We’ve rigorously tested the application with various record sizes, ranging from 500 to a substantial 50,000 records. During these tests, one replica is dynamically elected as the primary node, which exclusively triggers the scheduler. This ensures that there is no duplication in message processing, as all replicas, including the primary, are designed to subscribe to messages from the queue.

Implementing Concurrent Processing with Scheduler as a source trigger

When deploying a Mule application to CH 2.0, enabling clustering mode is imperative for concurrent processing when a scheduler is a source trigger. This setup is non-negotiable, as failure to enable clustering can lead to duplicate processing of records. In a CH 2.0 environment, each application is packaged and deployed as a container. The replicas, or pods, cannot share memory, which means that schedulers within the Mule app would trigger across all replicas if clustering is not active.
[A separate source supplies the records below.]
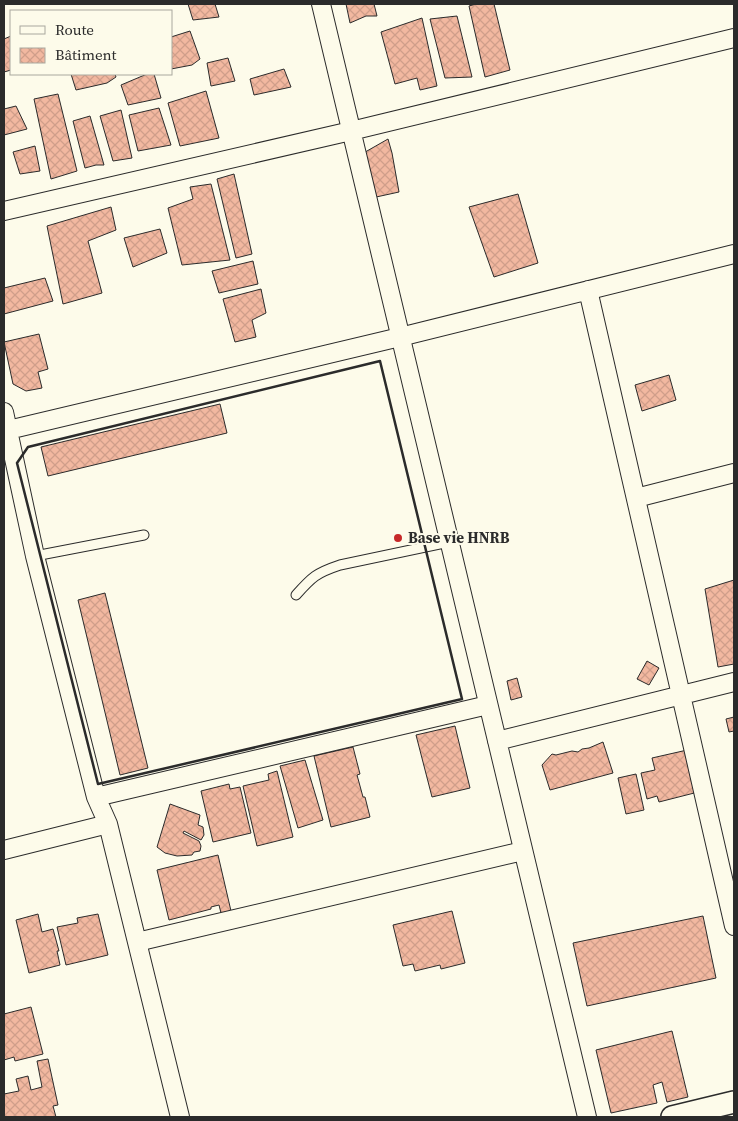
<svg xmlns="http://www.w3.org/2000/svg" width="738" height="1121" font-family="'Source Serif 4',serif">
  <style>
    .building { fill: url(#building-cross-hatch); stroke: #2b2b2b }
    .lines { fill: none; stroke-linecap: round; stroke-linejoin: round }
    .service-casing { stroke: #2b2b2b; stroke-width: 11 }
    .minor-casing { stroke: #2b2b2b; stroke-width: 20 }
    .tertiary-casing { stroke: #2b2b2b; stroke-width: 24 }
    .service { stroke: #fdfbea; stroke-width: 9 }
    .minor { stroke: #fdfbea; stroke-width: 18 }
    .tertiary { stroke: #fdfbea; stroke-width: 21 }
    .wall { stroke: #2b2b2b; stroke-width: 2.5 }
    .poi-dot { fill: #c62828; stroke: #fdfbea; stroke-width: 2 }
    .labels { text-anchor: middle; stroke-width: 4; stroke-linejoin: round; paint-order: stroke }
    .poi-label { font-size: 15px; font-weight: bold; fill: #2b2b2b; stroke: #fdfbea; text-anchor: start }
  </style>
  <defs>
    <pattern id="building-cross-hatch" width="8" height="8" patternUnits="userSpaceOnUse" patternTransform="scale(1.25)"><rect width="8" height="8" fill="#f2b8a0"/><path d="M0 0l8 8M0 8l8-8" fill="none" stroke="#d09e8a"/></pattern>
  </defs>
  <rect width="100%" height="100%" fill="#fdfbea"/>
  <path class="building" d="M188,4h27l4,13 -26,3z
    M346,4h28l3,12h-11l-16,7z
    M476,4h18l16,66 -25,7 -16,-71z
    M457,16l15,61 -27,1 -15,-59z
    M422,18l15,68 -17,4 -3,-12 -22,6 -14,-52z
    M190,31l10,28 -8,6 -21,4v-32z
    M11,36v34l-7,2v-33z
    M228,58l7,23 -24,5 -4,-23z
    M284,69l7,18 -37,8 -4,-16z
    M71,74h44l1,3 -9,6 -31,7z
    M147,74h7l7,24 -33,7 -7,-20z
    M206,91l13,47 -39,8 -12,-43z
    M58,94l19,77 -26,8 -17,-80z
    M16,106l11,23 -23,6v-26z
    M159,108l12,37 -33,6 -9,-36z
    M121,110l11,48 -19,3 -13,-45z
    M90,116l14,49h-8l-11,3 -12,-47z
    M388,139l4,14 7,39 -32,7 -14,-40z
    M35,146l5,25 -20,3 -7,-22z
    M234,174l18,80 -16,4 -19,-79z
    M211,184l19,76 -48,5 -14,-57 25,-9 -3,-12z
    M518,194l20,69 -44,14 -25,-70z
    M111,207l5,23 -28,11 14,52 -39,11 -16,-78z
    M160,229l7,24 -34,14 -9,-29z
    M253,261l5,23 -39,9 -7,-22z
    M45,278l8,23 -49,13v-26z
    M261,289l5,24 -14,7 4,17 -21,5 -12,-43z
    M39,334l9,35 -10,3 4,16 -16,3 -13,-7 -9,-42z
    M669,375l7,25 -34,11 -7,-26z
    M220,404l7,29 -179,43 -7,-29z
    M734,580v84l-16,3 -13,-78z
    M105,593l43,175 -28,7 -42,-175z
    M647,661l12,7 -10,17 -12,-6z
    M517,678l5,19 -11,3 -4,-19z
    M734,717v14l-5,1 -3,-13z
    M455,726l15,62 -38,9 -16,-62z
    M603,742l10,31 -63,17 -8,-25 10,-11 4,1 16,-4 6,1 4,-3 7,-1z
    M353,747l7,27 -3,1 6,22h2l5,20 -39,10 -17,-71z
    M696,748l10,42 -47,12 -2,-6 -10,3 -6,-26 14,-3 -3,-12z
    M305,760l18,60 -25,8 -18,-62z
    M277,771l16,66 -36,9 -14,-60 26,-6 -1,-6z
    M636,774l8,36 -18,4 -8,-36z
    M229,784l1,5 10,-2 11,46 -38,9 -12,-51z
    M170,804l30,11 -2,10 5,2 1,8 -3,5 -17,-9 -1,2 16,8 2,5 -1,5 -6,1 -2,3 -15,1 -12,-3 -8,-6z
    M218,855l13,56 -10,2 -2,-8 -8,2v2l-42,11 -12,-50z
    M452,911l13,52 -24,6 -1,-4 -25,6 -2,-7 -10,2 -10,-41z
    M38,914l4,18 11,-3 6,22h-2l3,14 -31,8 -13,-53z
    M98,914l10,41 -42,10 -9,-38 21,-4 -1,-5z
    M703,916l13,62 -129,28 -14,-63z
    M31,1007l12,47 -28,7 -1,-4 -10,3v-46z
    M672,1031l16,66 -21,5 -5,-20 -9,3 4,18 -46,10 -15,-63z
    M48,1059l10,46 -5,1 3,11h-52v-23l15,-3 -3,-12 12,-3 3,14 11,-3 -5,-26z"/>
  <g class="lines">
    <defs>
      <path id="service" d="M35,556l109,-21
        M296,595c16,-18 20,-22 44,-30l109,-23"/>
      <path id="minor" d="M321,4l266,1113
        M4,211l347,-80 383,-93
        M588,290l146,636
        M4,412l31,144 61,241 12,27 72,293
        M4,431l396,-94 334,-83
        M636,498l98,-25
        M497,741l237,-59
        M96,797l392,-92
        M4,850l104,-26
        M137,942l386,-91"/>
      <path id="tertiary" d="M672,1117l62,-15"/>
    </defs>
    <use href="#service" class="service-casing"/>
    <use href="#minor" class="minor-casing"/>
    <use href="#tertiary" class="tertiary-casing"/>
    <use href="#service" class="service"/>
    <use href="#minor" class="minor"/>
    <use href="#tertiary" class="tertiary"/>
    <path class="wall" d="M380,361l82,338 -364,85 -81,-321 11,-16z"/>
  </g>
  <circle class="poi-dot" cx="398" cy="538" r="5"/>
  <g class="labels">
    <g class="poi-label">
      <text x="408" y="543">Base vie HNRB</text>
    </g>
  </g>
  <rect width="738" height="1121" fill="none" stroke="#2b2b2b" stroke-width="10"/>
  <rect x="10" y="10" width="162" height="65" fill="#fdfbea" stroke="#a9a89e"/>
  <rect x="20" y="26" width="25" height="8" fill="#fdfbea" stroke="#a9a89e"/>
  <text x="55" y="35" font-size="15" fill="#2b2b2b">Route</text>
  <rect x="20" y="48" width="25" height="15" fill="url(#building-cross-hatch)" stroke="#a9a89e"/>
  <text x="55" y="60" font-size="15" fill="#2b2b2b">Bâtiment</text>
</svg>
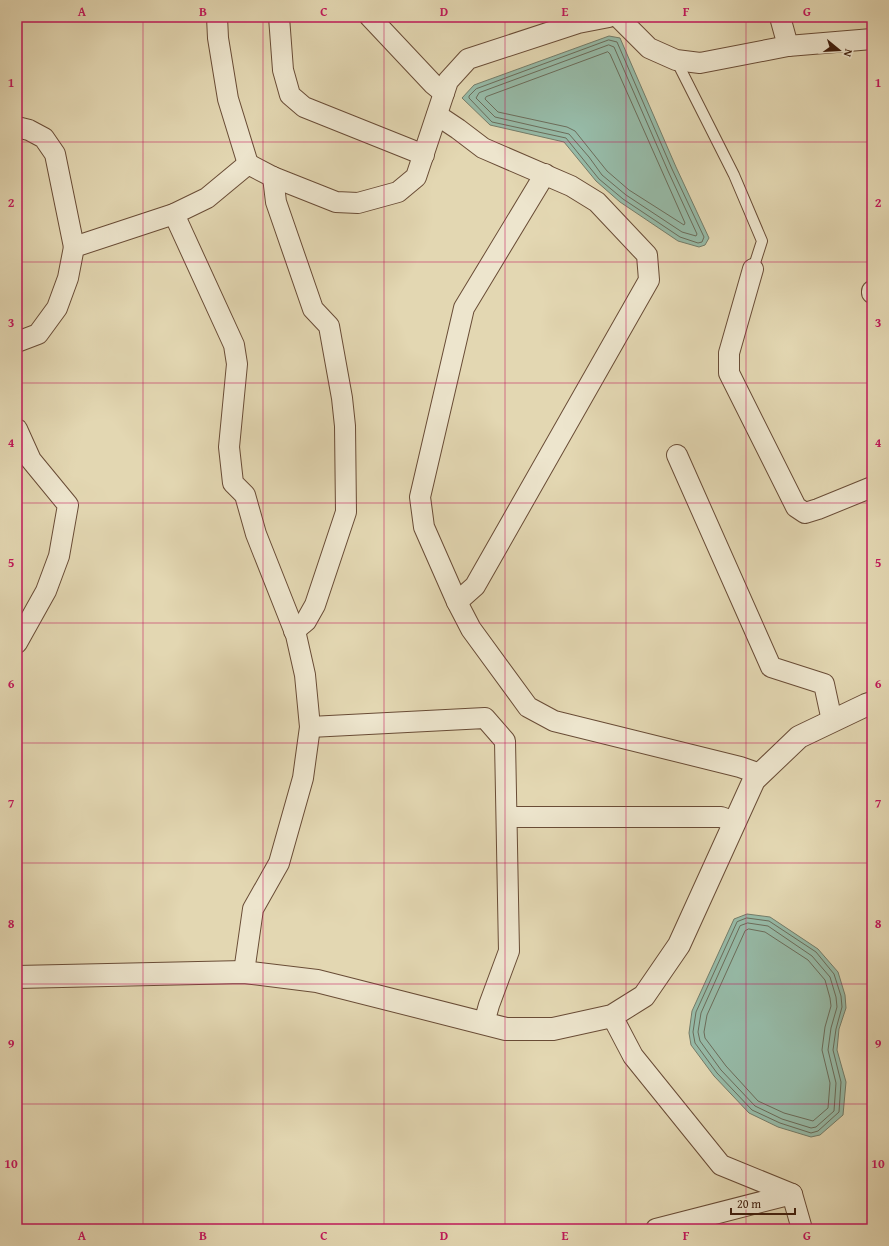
<svg xmlns="http://www.w3.org/2000/svg" width="889" height="1246" viewBox="0 0 889 1246" font-family="'Gentium Book Plus',serif">
<style>
.water{fill:#96baa7;stroke:#747c69}
.lines{fill:none;stroke-linecap:round;stroke-linejoin:round}
.shore{stroke:#6b6c5a;stroke-width:1}
.service-casing{stroke:#694c36;stroke-width:12}
.minor-casing{stroke:#694c36;stroke-width:22}
.tertiary-casing{stroke:#694c36;stroke-width:24}
.service{stroke:#ede5cd;stroke-width:10}
.minor{stroke:#ede5cd;stroke-width:20}
.tertiary{stroke:#ede5cd;stroke-width:22}
.grid{fill:none;stroke:#c2185b;stroke-width:1;stroke-opacity:0.55}
.neatline{fill:none;stroke:#c2185b;stroke-width:1.5}
.grid-label{font-size:13px;text-anchor:middle;font-weight:bold;fill:#c2185b}
</style>
<rect width="100%" height="100%" fill="#e3d7b2"/>
<filter id="stains"><feTurbulence type="fractalNoise" baseFrequency=".005" numOctaves="4"/><feColorMatrix values="0 0 0 0 .2 0 0 0 0 .09 0 0 0 0 .02 0 0 0 .5 -.17"/></filter>
<radialGradient id="worn" r=".72"><stop offset=".6" stop-color="#630" stop-opacity="0"/><stop offset="1" stop-color="#630" stop-opacity=".3"/></radialGradient>
<!-- water -->
<g class="water">
<path d="M609 36 620 38 676 167 709 238 705 245 699 247 678 241 620 202 596 181 564 142 490 125 462 98 474 85Z"/>
<path d="M747 914 770 917 818 949 838 972 845 995 846 1008 839 1029 837 1050 846 1082 843 1115 820 1135 811 1137 778 1127 749 1113 714 1076 691 1045 689 1033 692 1011 734 919Z"/>
</g>
<g class="lines">
<!-- shore -->
<g class="shore">
<path d="M609 40 617 42 672 169 704 237 702 242 698 243 680 237 623 199 599 179 566 138 492 122 469 98V96L476 89Z"/>
<path d="M609 45 614 47 668 171 697 234 696 236 682 232 626 195 602 175 589 157 569 134 495 117 476 98 479 93Z"/>
<path d="M608 52 610 54 685 223 684 225 629 190 607 171 575 131 567 127 498 112 485 99 486 97Z"/>
<path d="M747 918 769 921 816 952 834 974 841 996 842 1007 836 1029 833 1050 841 1082 839 1112 818 1131 811 1133 780 1123 752 1110 717 1073 695 1043 693 1032 696 1012 737 922Z"/>
<path d="M748 923 768 926 812 956 830 977 836 997 837 1007 831 1028 828 1050 836 1083 834 1111 816 1127 811 1128 782 1119 755 1106 721 1070 700 1041 698 1032 701 1013 740 926Z"/>
<path d="M749 929 765 932 808 960 825 980 830 998 831 1006 825 1027 822 1050 830 1083 828 1108 813 1121 784 1113 758 1101 726 1066 705 1038 704 1032 707 1015 745 931Z"/>
</g>
<!-- service casing -->
<g class="service-casing">
<path id="service" d="M676 60 734 175 762 241 753 269"/>
</g>
<!-- minor casing -->
<g class="minor-casing">
<g id="minor">
<path d="M217 17 218 38 228 99 248 164"/>
<path d="M279 17 283 70 290 95 304 107 424 155"/>
<path d="M370 17 433 84 444 93"/>
<path d="M618 17 649 48 676 60 700 63 788 46 872 39"/>
<path d="M780 17 788 46"/>
<path d="M437 115 458 129 483 148 571 186 597 202 647 255 649 280 475 586 457 602"/>
<path d="M17 127 29 130 44 138 55 154 74 247"/>
<path d="M545 174 464 308 420 497 424 527 457 602 471 629 528 707 554 721 740 767 760 774"/>
<path d="M273 177 276 202 313 309 329 326 342 398 345 426 346 512 315 605 306 621 294 631"/>
<path d="M174 214 234 345 237 364 229 447 233 483 245 495 256 534 296 635 305 675 310 727 303 778 279 863 253 909 244 972"/>
<path d="M753 269 729 353V373L796 507 805 513 818 509 872 487"/>
<path d="M872 293V291"/>
<path d="M17 342 38 334 57 308 68 278 74 247 174 214 207 198 248 164 273 177 336 202 358 203 398 192 416 177 448 81 468 59 578 23 609 17"/>
<path d="M17 429 31 460 68 505 59 556 46 591 17 643"/>
<path d="M677 455 771 667 824 684 832 721"/>
<path d="M310 727 485 718 505 741 509 951 489 1005 484 1023"/>
<path d="M507 817H721L735 822"/>
<path d="M612 1016 633 1056 721 1165 792 1194"/>
<path d="M656 1229 792 1194 802 1229"/>
</g>
</g>
<!-- tertiary casing -->
<g class="tertiary-casing">
<path id="tertiary" d="M17 977 244 972 317 981 506 1029H553L612 1016 644 996 679 945 754 780 799 737 866 705 872 703"/>
</g>
<!-- service -->
<use href="#service" class="service"/>
<!-- minor -->
<use href="#minor" class="minor"/>
<!-- tertiary -->
<use href="#tertiary" class="tertiary"/>
</g>
<!-- grid -->
<path class="grid" d="M143 17V1229M263 17V1229M384 17V1229M505 17V1229M626 17V1229M746 17V1229M17 142H872M17 262H872M17 383H872M17 503H872M17 623H872M17 743H872M17 863H872M17 984H872M17 1104H872"/>
<!-- margin -->
<rect width="889" height="1246" fill="none" stroke="#e3d7b2" stroke-width="44"/>
<!-- north arrow -->
<g transform="translate(839 50) rotate(108)" stroke="#ede5cd" stroke-width="3" paint-order="stroke">
<path d="M0-3L7 15L0 10L-7 15Z" fill="#401e0d"/>
<text y="-6" font-size="11" font-weight="bold" text-anchor="middle" fill="#401e0d">N</text>
</g>
<!-- scale -->
<path d="M731 1208v6h64v-6" fill="none" stroke="#401e0d" stroke-width="2"/>
<text x="737" y="1208" font-size="12" fill="#401e0d" stroke="#ede5cd" stroke-width="3" paint-order="stroke">20 m</text>
<rect x="22" y="22" width="845" height="1202" class="neatline"/>
<g class="grid-label">
<text x="82" y="16">A</text>
<text x="203" y="16">B</text>
<text x="324" y="16">C</text>
<text x="444" y="16">D</text>
<text x="565" y="16">E</text>
<text x="686" y="16">F</text>
<text x="807" y="16">G</text>
<text x="11" y="87">1</text>
<text x="878" y="87">1</text>
<text x="11" y="207">2</text>
<text x="878" y="207">2</text>
<text x="11" y="327">3</text>
<text x="878" y="327">3</text>
<text x="11" y="447">4</text>
<text x="878" y="447">4</text>
<text x="11" y="567">5</text>
<text x="878" y="567">5</text>
<text x="11" y="688">6</text>
<text x="878" y="688">6</text>
<text x="11" y="808">7</text>
<text x="878" y="808">7</text>
<text x="11" y="928">8</text>
<text x="878" y="928">8</text>
<text x="11" y="1048">9</text>
<text x="878" y="1048">9</text>
<text x="11" y="1168">10</text>
<text x="878" y="1168">10</text>
<text x="82" y="1240">A</text>
<text x="203" y="1240">B</text>
<text x="324" y="1240">C</text>
<text x="444" y="1240">D</text>
<text x="565" y="1240">E</text>
<text x="686" y="1240">F</text>
<text x="807" y="1240">G</text>
</g>
<rect width="100%" height="100%" filter="url(#stains)"/>
<rect width="100%" height="100%" fill="url(#worn)"/>
</svg>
Enabling Runtime Cluster Mode

To activate runtime cluster mode during deployment, select the “Run in Runtime Cluster mode” option in the Runtime Options. This ensures that when an app is deployed across multiple replicas, only the primary node, designated in the backend, will trigger the scheduler. This mechanism is crucial for maintaining the integrity of the execution process and preventing the duplication of tasks

Note: To deploy the mule app with cluster mode, it requires at least two replicas

Conclusion

To recognize the array of benefits from CH 2.0 around simplified deployments, enhanced reliability, flexible scaling and simplified load balancing, it is necessary to reevaluate the tools and methods used for asynchronous execution. By adopting robust message brokers, and ensuring proper clustering configurations, applications can achieve the desired level of persistence and reliability that was once provided by VM Queue. As we embrace these new technologies, we pave the way for more efficient and resilient application architectures.